GROWING uncertainty over the impact of independence on Scotland’s banking and insurance giants could see them relocate to England or suffer credit downgrades, new reports have warned.
Finance industry chiefs in Scotland say the latest interventions from Standard and Poor’s and Citigate add to the “overwhelming” warnings of higher costs and complexity after a Yes vote.
It came as Douglas Flint, the chairman of HSBC, the UK’s biggest bank which employs 3,000 people in Scotland, said: “At the extreme, uncertainty over the Scotland’s currency arrangements could prompt capital flight from the country, leaving its financial system in a parlous state.”
Financial services are one of Scotland’s most lucrative industries, employing about 100,000 people directly and are worth about £7 billion to the Scottish economy.
The impact of tougher “tax, regulation and customer protection” regimes after a Yes vote could push Scottish-based insurance firms to move, the influential credit agency Standard and Poor’s says.
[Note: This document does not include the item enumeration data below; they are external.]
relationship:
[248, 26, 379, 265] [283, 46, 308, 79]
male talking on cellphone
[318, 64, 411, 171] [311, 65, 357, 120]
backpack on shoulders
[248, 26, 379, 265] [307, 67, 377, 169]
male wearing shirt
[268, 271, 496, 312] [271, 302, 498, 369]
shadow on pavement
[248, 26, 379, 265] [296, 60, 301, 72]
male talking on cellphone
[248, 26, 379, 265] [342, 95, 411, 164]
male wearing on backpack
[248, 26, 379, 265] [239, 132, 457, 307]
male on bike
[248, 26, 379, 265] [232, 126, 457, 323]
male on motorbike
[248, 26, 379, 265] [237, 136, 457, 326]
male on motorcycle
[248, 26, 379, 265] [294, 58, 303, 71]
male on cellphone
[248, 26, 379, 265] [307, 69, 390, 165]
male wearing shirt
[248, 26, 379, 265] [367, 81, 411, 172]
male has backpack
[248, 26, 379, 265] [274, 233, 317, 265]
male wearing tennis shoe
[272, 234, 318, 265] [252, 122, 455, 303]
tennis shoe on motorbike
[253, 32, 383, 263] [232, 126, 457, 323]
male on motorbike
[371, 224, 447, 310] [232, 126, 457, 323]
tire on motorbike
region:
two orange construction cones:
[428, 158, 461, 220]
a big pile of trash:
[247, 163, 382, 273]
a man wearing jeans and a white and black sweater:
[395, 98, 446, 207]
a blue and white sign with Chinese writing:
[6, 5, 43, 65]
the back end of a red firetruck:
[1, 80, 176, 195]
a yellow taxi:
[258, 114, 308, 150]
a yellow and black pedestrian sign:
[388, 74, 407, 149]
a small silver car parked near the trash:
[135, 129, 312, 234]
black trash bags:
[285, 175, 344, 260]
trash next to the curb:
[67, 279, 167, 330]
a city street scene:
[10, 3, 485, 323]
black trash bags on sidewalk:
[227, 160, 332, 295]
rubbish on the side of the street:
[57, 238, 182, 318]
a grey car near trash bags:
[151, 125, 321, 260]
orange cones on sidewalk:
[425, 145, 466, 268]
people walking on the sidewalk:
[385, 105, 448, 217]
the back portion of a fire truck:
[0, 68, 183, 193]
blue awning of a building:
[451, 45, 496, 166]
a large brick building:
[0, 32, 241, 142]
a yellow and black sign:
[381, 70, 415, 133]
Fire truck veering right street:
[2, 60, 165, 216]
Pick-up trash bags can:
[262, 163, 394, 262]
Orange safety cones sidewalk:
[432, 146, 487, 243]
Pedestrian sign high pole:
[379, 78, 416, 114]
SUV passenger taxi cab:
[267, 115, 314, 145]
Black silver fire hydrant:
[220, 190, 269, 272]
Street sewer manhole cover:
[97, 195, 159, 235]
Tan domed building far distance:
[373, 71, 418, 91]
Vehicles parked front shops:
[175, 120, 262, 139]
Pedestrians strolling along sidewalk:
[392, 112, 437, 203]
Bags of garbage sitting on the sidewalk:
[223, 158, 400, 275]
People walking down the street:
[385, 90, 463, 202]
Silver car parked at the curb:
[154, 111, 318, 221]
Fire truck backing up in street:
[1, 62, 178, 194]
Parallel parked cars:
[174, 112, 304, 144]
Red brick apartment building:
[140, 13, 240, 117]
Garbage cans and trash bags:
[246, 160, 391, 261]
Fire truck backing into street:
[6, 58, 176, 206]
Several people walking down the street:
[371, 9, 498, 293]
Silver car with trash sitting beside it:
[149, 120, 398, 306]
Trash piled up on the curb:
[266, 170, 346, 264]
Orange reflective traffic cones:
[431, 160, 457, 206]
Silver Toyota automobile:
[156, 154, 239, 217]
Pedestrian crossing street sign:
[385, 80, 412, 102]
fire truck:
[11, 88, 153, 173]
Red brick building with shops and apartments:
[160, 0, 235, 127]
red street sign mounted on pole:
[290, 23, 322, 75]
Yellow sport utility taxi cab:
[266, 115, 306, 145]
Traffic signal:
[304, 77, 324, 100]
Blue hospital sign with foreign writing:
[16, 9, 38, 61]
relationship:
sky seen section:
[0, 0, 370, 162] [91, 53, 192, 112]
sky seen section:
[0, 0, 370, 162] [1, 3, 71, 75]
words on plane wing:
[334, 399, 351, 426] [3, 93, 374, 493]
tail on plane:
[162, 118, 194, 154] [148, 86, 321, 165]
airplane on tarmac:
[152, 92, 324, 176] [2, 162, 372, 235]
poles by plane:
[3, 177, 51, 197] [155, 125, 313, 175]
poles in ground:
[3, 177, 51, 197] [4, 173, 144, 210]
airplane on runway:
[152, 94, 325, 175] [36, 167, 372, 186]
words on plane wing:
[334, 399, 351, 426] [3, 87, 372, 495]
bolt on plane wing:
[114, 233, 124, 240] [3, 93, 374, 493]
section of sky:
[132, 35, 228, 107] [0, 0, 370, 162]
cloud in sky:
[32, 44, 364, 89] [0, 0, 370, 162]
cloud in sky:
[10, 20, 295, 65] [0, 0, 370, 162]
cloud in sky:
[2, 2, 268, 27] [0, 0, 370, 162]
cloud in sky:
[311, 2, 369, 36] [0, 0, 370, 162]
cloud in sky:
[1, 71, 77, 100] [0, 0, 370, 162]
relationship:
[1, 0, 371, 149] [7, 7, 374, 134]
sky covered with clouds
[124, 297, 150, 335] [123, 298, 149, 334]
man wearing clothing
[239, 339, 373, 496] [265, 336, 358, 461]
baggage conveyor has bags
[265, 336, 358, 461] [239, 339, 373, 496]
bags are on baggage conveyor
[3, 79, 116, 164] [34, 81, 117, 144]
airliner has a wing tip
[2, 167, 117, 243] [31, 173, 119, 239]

Big insurance firms, including Standard Life and Scottish Widows, could see their credit ratings hit in the event of a Yes vote. It could lead to higher premiums for Scots buying products like life insurance.
The report warns that taxation is a “key driver” of life insurance policy and “would be a significant challenge” for Scotland-based life providers as 70 per cent of their incomes currently come from outside the UK.
Standard Life has already warned that they it is making provisional plans about the prospect of moving parts of its business outside Scotland.
The report by analyst Mark Nicholson warns that under independence – or even greater devolution – the tax and regulatory regimes could diverge from the UK. This would add “further complexities and costs for insurers”.
“We therefore believe Scottish independence has the potential to drive negative rating actions on insurers operating in Scotland.”
A separate Citigroup report warned Scotland’s banking sector was under threat in the event of a Yes vote, whether the institutions remain in Scotland or not.
The Scottish Government’s plans over currency in an independent Scotland was also criticised by Citigroup, which said that the lack of clarity was “astonishing”.
But Gordon MacIntyre-Kemp, chief executive of Business for Scotland, blamed the UK government for the growing lack of clarity. However. Better Together said it showed Alex Salmond was running out of time to name Plan B.